I started to feel unbearably sorry for this ghost standing in front of me. What a bastard that guy was! I mean, he should’ve been locked up! And that relative of hers, too! Fuck! Marriage lasts a lifetime; it’s not just something you can foist on people like that. You have to start considering other people’s feelings a bit more.

“Well, yes, but . . .” Seeing my eyes widening in horror, the ghost lady tilted her head to one side, looking a little pained. Then she went on. “Well, anyway, that is what happened, and that is why I have come to thank you. It would be a great honor if you would let me serve you, as your chambermaid.”

“My chambermaid . . . ?”

I didn’t really know what she was going on about, but I knew that the present situation was untenable. I had the woman strip off her tattered, muddied kimono and then, seeing that her body was equally filthy, I decided to escort her to the bathroom and wash her down. When I picked up her kimono and saw the great gash running down the length of its back, I shook with anger. “Die, you samurai moron!” I hissed. “Yeah, you! I know you’re already dead, but I want you to die again! Painfully!” It seemed like the greatest injustice in the world that a guy that evil was peaceably dead already.

“What’s your name?” I asked the woman as I lathered up her hair. She bowed her head, as if she felt embarrassed to have so much attention lavished on her. There were great clumps of dirt enmeshed in her locks, and it was no mean feat to get them out. This is all your fault, you stupid fucking samurai.
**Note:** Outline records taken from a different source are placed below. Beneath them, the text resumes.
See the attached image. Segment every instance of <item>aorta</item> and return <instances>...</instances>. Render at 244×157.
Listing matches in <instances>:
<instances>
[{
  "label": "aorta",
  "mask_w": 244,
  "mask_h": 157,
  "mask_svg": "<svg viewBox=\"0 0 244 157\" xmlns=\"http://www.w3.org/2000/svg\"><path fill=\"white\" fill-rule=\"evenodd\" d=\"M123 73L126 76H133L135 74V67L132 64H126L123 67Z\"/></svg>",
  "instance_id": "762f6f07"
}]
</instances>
If you’ve been reincarnated then hurry the fuck up and die now, in your contemporary incarnation.

“My name is Hina.”

“Hina-chan? Wow, that’s a nice name. I’m Shigemi. People often tell me it’s kind of old-fashioned.”

“Lady Shigemi.”

“Oh, Shigemi-chan is just fine.”

“Right . . . Shigemi-chan . . .”

When I think back now to those first hours Hina-chan and I spent together, I explained to Yoshi, I feel ticklish with self-consciousness and pleasure. How awkward and faltering it all was! Hardly knowing a thing about each other, we both tried in our own way to get acquainted—just thinking about it brings tears to my eyes. What a beautiful thing it is when love begins to blossom.

“So basically, you’re telling me you fished a skeleton from the river, and then a ghost appeared?” Yoshi summarized bluntly.

Yeah, I know what you’re thinking. He who speaks of ghosts and expects to be believed is nought but a fool, and all that. But the truth was, my love for Hina-chan had taken away any fear I might previously have had about what Yoshi might say on the matter.